● **Task objective**:
Only the lines from the line that contains "10.969: 132940 -> 132920" through the final line of the entries below belong in your answer, copied exactly and without pictures.
***
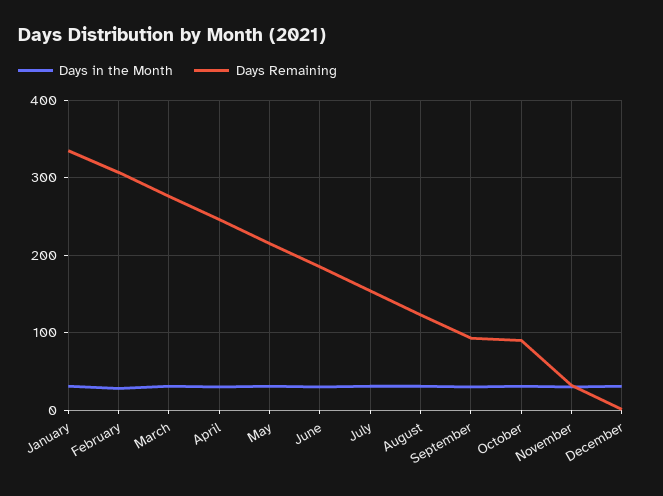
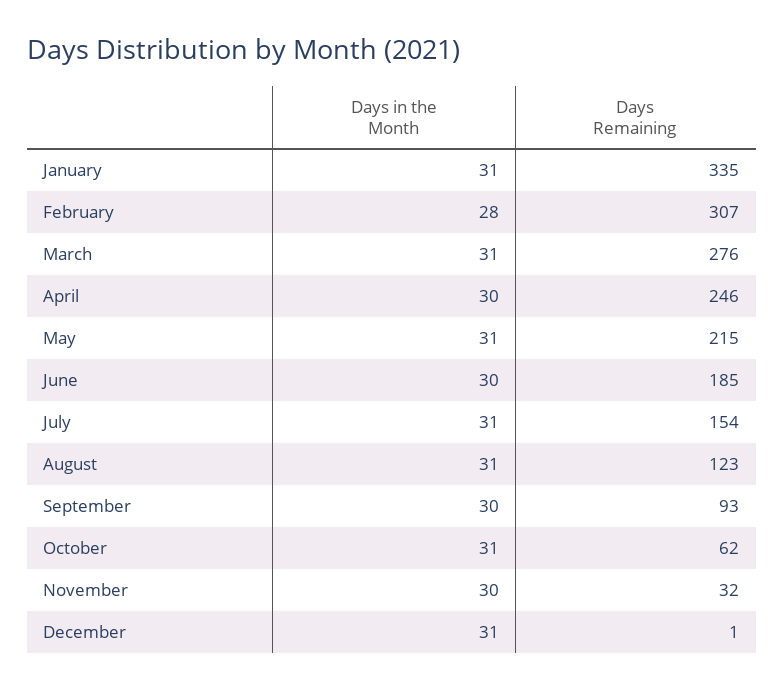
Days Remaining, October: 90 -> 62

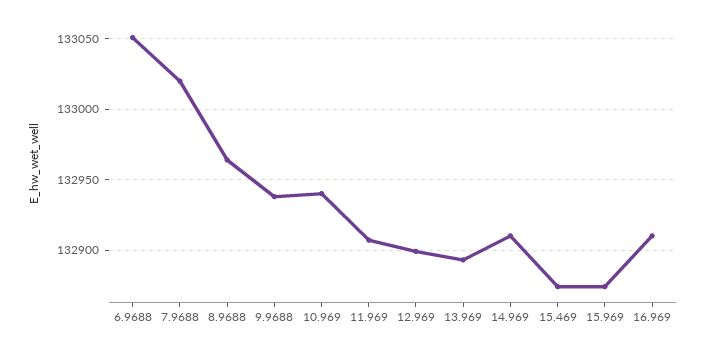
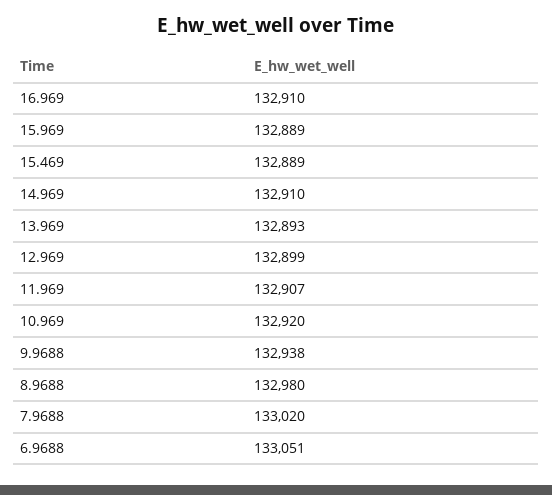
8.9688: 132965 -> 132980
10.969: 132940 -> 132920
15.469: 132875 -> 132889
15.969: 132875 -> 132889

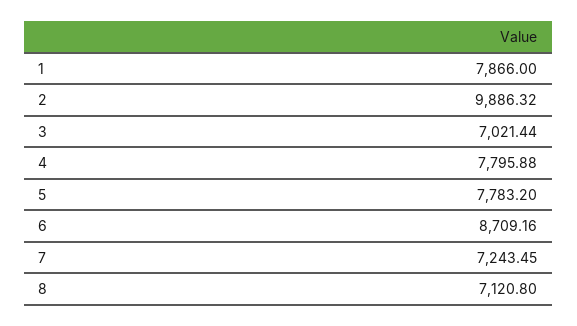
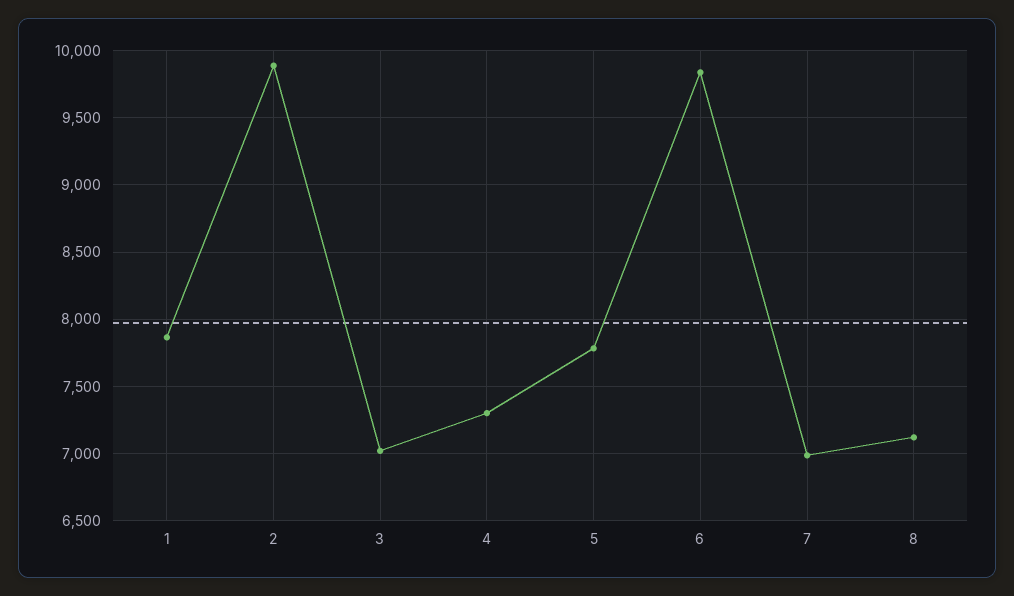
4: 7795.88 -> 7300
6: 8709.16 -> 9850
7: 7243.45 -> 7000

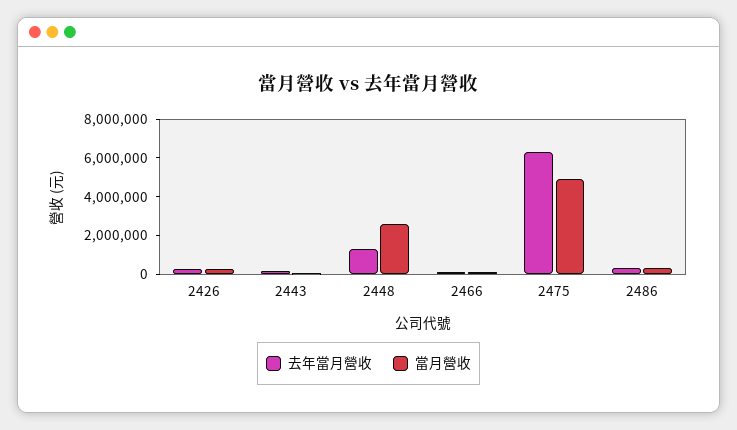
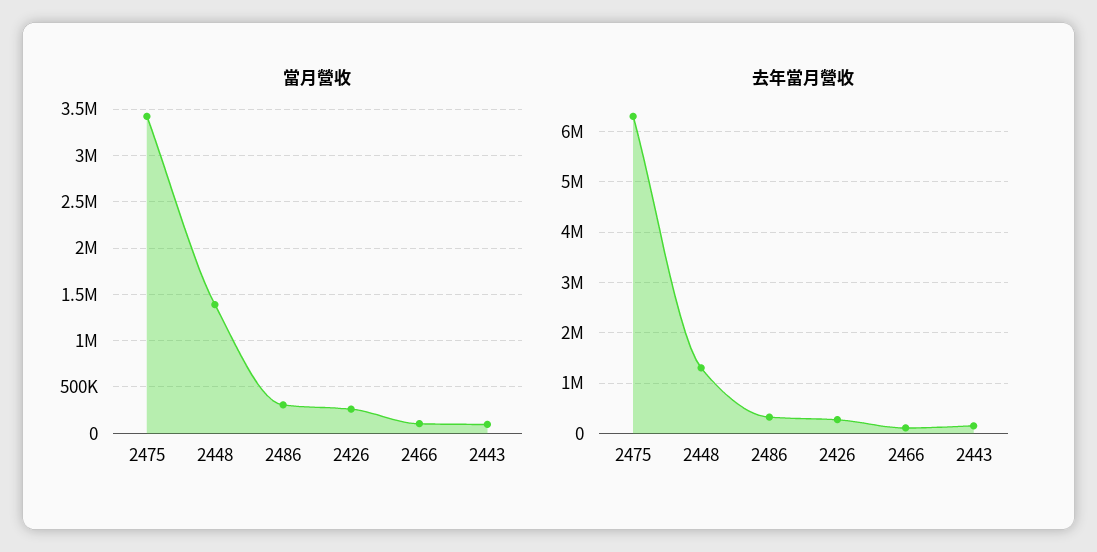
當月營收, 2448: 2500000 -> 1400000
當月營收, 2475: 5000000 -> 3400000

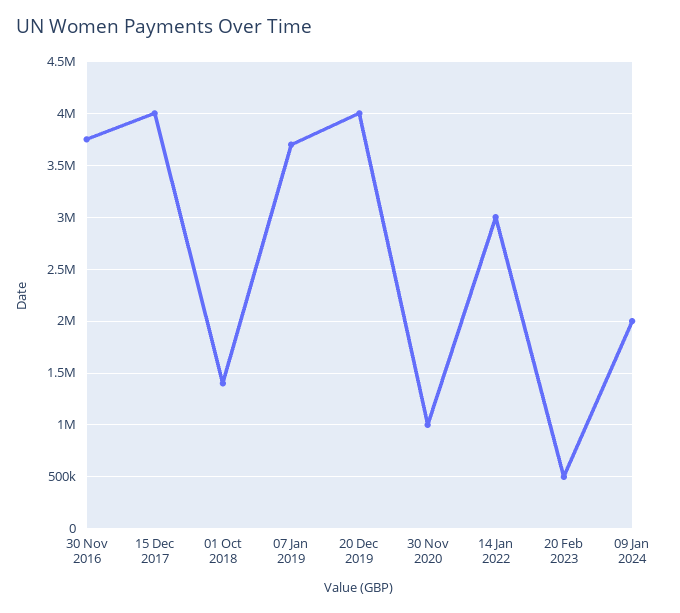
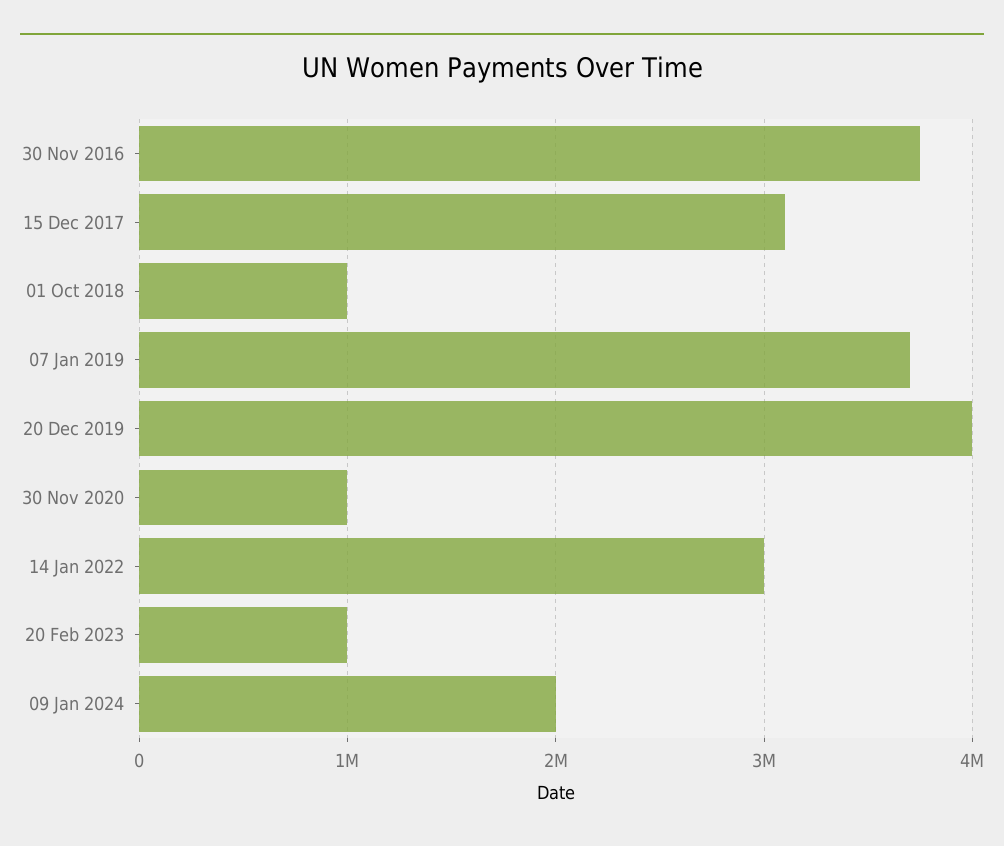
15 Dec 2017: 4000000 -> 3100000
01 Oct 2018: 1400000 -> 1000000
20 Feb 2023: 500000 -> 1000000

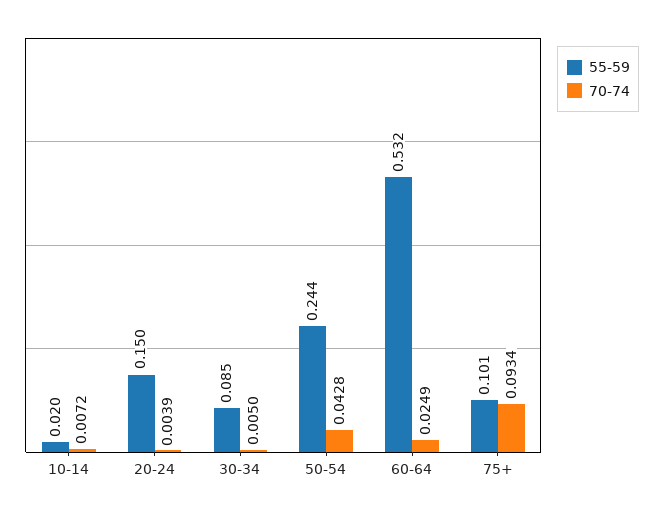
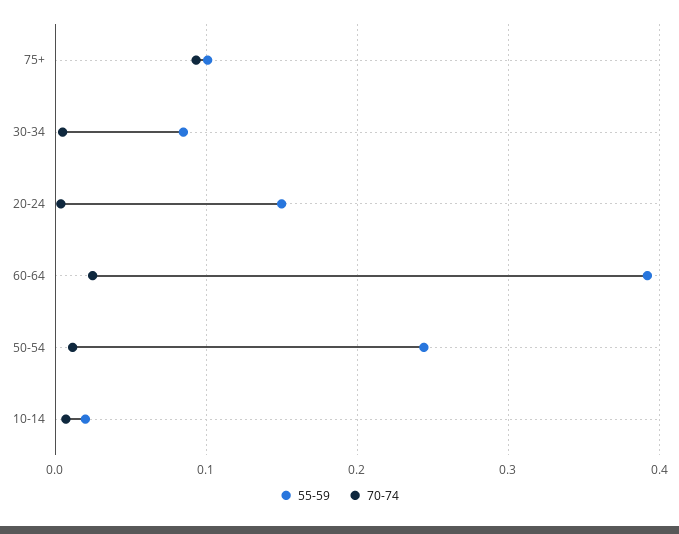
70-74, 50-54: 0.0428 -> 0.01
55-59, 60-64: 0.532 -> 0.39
***
● **Expected output**:
10.969: 132940 -> 132920
15.469: 132875 -> 132889
15.969: 132875 -> 132889

4: 7795.88 -> 7300
6: 8709.16 -> 9850
7: 7243.45 -> 7000

當月營收, 2448: 2500000 -> 1400000
當月營收, 2475: 5000000 -> 3400000

15 Dec 2017: 4000000 -> 3100000
01 Oct 2018: 1400000 -> 1000000
20 Feb 2023: 500000 -> 1000000

70-74, 50-54: 0.0428 -> 0.01
55-59, 60-64: 0.532 -> 0.39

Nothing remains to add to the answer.